LLMs (Large Language Models) like ChatGPT are great for generating code. Here, we’ll explore some practical examples of how to use ChatGPT for generating useful code.

We’ll use OpenAI’s Playground (Chat Mode) with the gpt-3.5-turbo model for all the examples below.

You can also guide the model’s behavior with a System Message. Here's an example:

You are a helpful code assistant teaching a beginner Python developer. Only generate the code, no explanations.

Basic Example

You can simply provide a direct request to generate code. Here’s an example:

Prompt:
Write Python code that asks for the user's age and tells them how old they will be in 10 years.

ChatGPT generates:

```python
age = int(input("What is your age? "))
future_age = age + 10
print(f"In 10 years, you will be {future_age} years old.")
```

Turning Comments Into Code

You can also turn comments or instructions into code directly. For example:

Prompt:
```python
"""
1. Create a list of 5 fruits.
2. Ask the user for their favorite fruit.
3. Check if the fruit is in the list and print a message accordingly.
"""
```

ChatGPT generates:

```python
fruits = ["apple", "banana", "cherry", "date", "elderberry"]

favorite_fruit = input("What is your favorite fruit? ")

if favorite_fruit.lower() in fruits:
    print(f"{favorite_fruit} is in the list!")
else:
    print(f"Sorry, {favorite_fruit} is not in the list.")
```

Completing Functions

ChatGPT is also capable of completing partially written code.
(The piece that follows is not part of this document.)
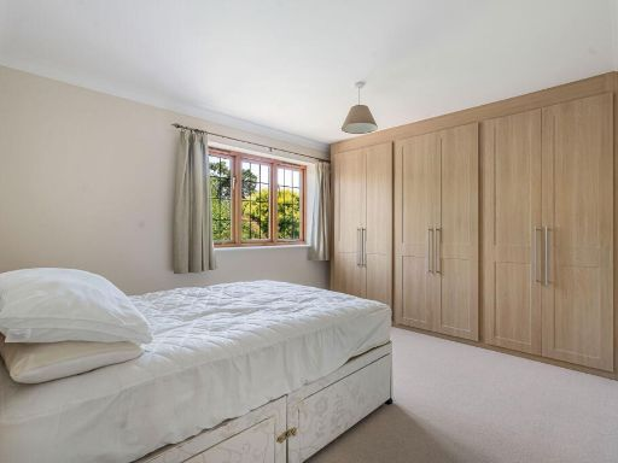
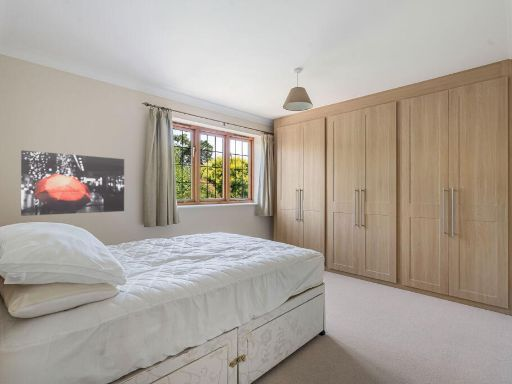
+ wall art [20,149,125,217]
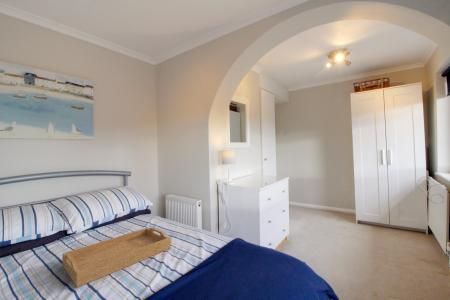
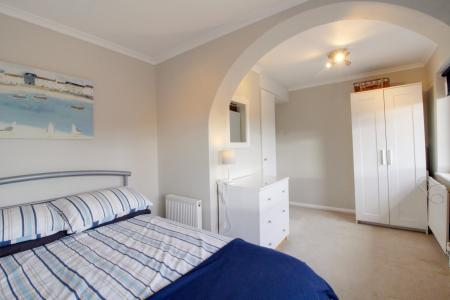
- serving tray [61,227,172,288]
Here’s an example:

Prompt:  
# function to calculate the area of a circle, given the radius
```python
def calculate_area(
```

ChatGPT completes it as follows:

```python
def calculate_area(radius):
    pi = 3.14159
    return pi * radius ** 2
```

MySQL Query Generation

You can also ask ChatGPT to generate useful SQL queries. For example:

Prompt:  
Create a MySQL query to get all employees who earn more than $50,000, from the following table:
```sql
Table employees, columns = [EmployeeId, EmployeeName, Salary]
```

ChatGPT generates:

```sql
SELECT EmployeeId, EmployeeName
FROM employees
WHERE Salary > 50000;
```

You can go further by asking ChatGPT to create a schema for the table:

Prompt:
Create a schema for the `employees` table.

ChatGPT generates:

```sql
CREATE TABLE employees (
  EmployeeId INT PRIMARY KEY,
  EmployeeName VARCHAR(100),
  Salary DECIMAL(10, 2)
);
```

For inserting some sample data:

Prompt:  
Generate valid insert statements for 3 employees.

ChatGPT generates:

```sql
INSERT INTO employees (EmployeeId, EmployeeName, Salary)
VALUES (1, 'John Smith', 55000), (2, 'Jane Doe', 48000), (3, 'Alice Johnson', 75000);
```

Asking for Code Explanations

You can also ask ChatGPT to explain code. Let’s try with this Python example:

Prompt:
Explain the following Python code: 
```python
numbers = [2, 4, 6, 8, 10]
squared_numbers = [n ** 2 for n in numbers]
print(squared_numbers)
```

ChatGPT might explain it like this:

This code takes a list of numbers and creates a new list called `squared_numbers` where each number from the original list is squared (multiplied by itself). The result is printed, which would be: `[4, 16, 36, 64, 100]`.

By using ChatGPT in these ways, you can generate, modify, or understand code more easily!